Ma qui ho messo il piede nel groviglio tra French Theory e Italian Thought e nei sofistici, oscuri magnetismi scolastici su cui l’equivoca ma proficua alleanza si regge. Insomma, da Bataille e Foucault a Toni Negri e Agamben. Torno al povero Didier Fassin che, bisogna dire, filosofeggia poco (benché implicitamente presupponga), muovendosi più cautamente tra fatti e statistiche. La sua ricerca vuole mostrare che “nell’ultimo decennio, il mondo è entrato in un’èra del castigo. Le infrazioni alla legge vengono sanzionate con sempre maggiore severità” e “la svolta repressiva (…) si protrae anche quando le attività criminali diminuiscono”. Per esempio: “In Italia, in quarant’anni, la popolazione carceraria è più che triplicata, e gran parte di questo numero si è prodotto negli anni Novanta, quando abbiamo assistito al raddoppio del numero dei detenuti (…) Una tendenza simile è osservabile in tutta Europa”. Ma la cosa si riscontra anche in America (Stati Uniti esclusi), in Asia, Africa e Oceania.
Se è vero, come diceva Hobbes più di tre secoli fa, che “un crimine è una colpa consistente nel fare, sia con le azioni che con le parole, ciò che è vietato dalla legge, oppure di non fare ciò che la legge prescrive”, allora bisogna supporre che la criminalità sociale aumenta e viene punita quanto più si moltiplicano le norme e quanto più lo stato legifera a proposito di qualunque comportamento. Quanto più la socialità si statalizza razionalizzandosi, tanto più si diventa tutti potenzialmente colpevoli. Una rete di norme ci avvolge.

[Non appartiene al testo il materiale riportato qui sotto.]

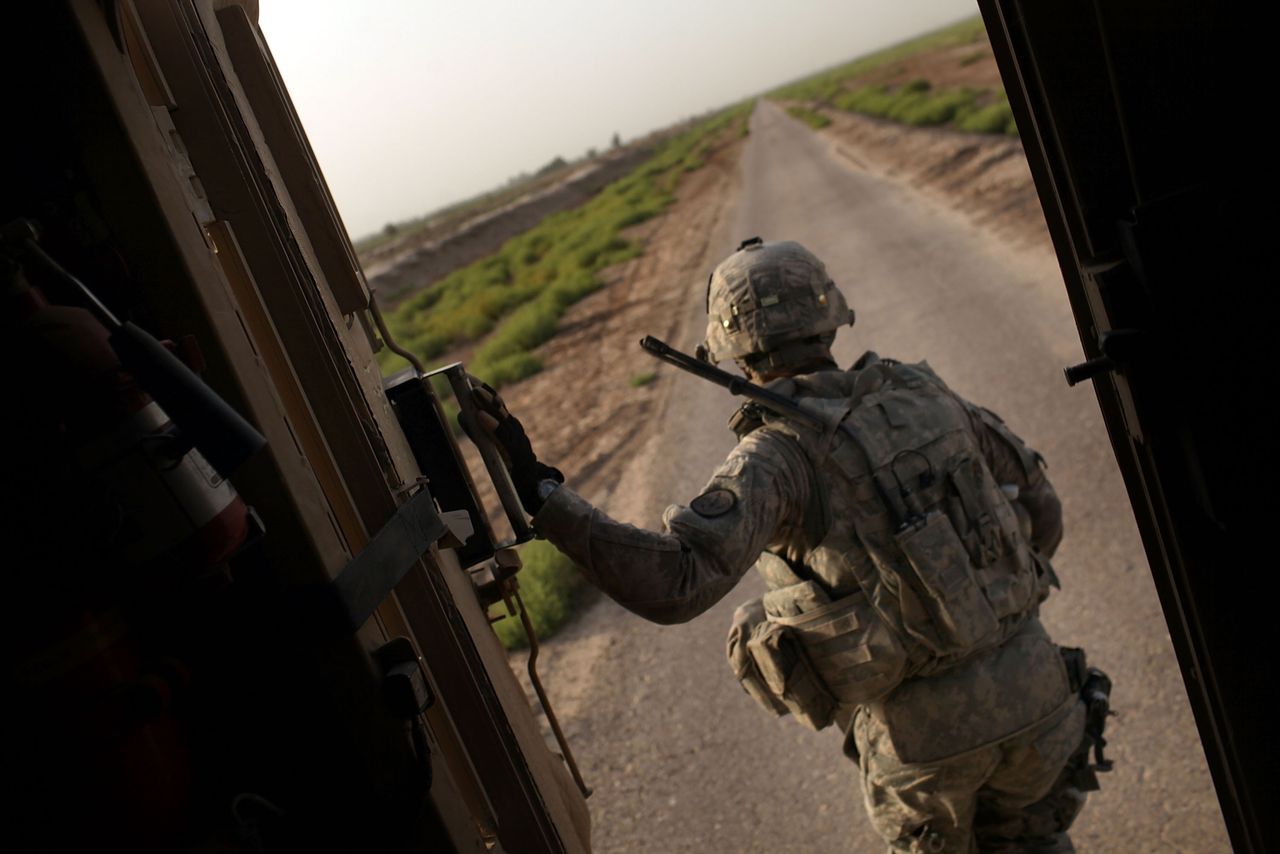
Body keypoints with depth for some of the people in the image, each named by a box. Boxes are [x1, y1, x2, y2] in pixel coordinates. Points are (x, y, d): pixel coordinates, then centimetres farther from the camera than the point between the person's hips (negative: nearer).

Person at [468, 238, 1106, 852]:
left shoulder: (779, 453, -18)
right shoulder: (922, 394, 0)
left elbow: (672, 583, -32)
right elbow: (1039, 508, 11)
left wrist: (538, 492, -33)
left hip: (923, 731, -4)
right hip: (1030, 685, 4)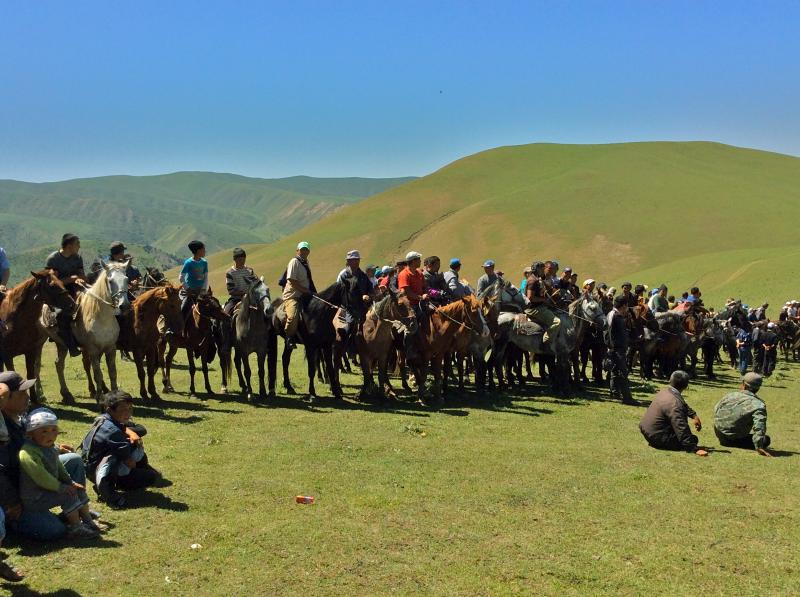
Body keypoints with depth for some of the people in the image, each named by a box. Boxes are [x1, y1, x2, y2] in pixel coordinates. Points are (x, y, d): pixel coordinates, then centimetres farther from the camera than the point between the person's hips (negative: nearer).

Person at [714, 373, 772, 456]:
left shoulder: (729, 395, -4)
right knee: (765, 439, 4)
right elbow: (759, 426, -30)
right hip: (733, 439, -7)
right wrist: (759, 447, -32)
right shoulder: (758, 405, -18)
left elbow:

Ma ancora una volta succede qualcosa di sospetto. Oltre al fatto che si punisce più spesso chi pecca ai livelli bassi della scala economica e sociale che non ai livelli alti del potere e del privilegio, accade per esempio che i politici e i militari non siano considerati colpevoli dei delitti e delle sventure provocate dalla loro azione o non azione. Sembra quasi che un ministro o un generale non siano persone ma entità anonime. Come ha scritto Kafka, “qualunque impressione faccia su di noi, egli è un servo della legge, dunque appartiene alla legge e sfugge al giudizio umano”.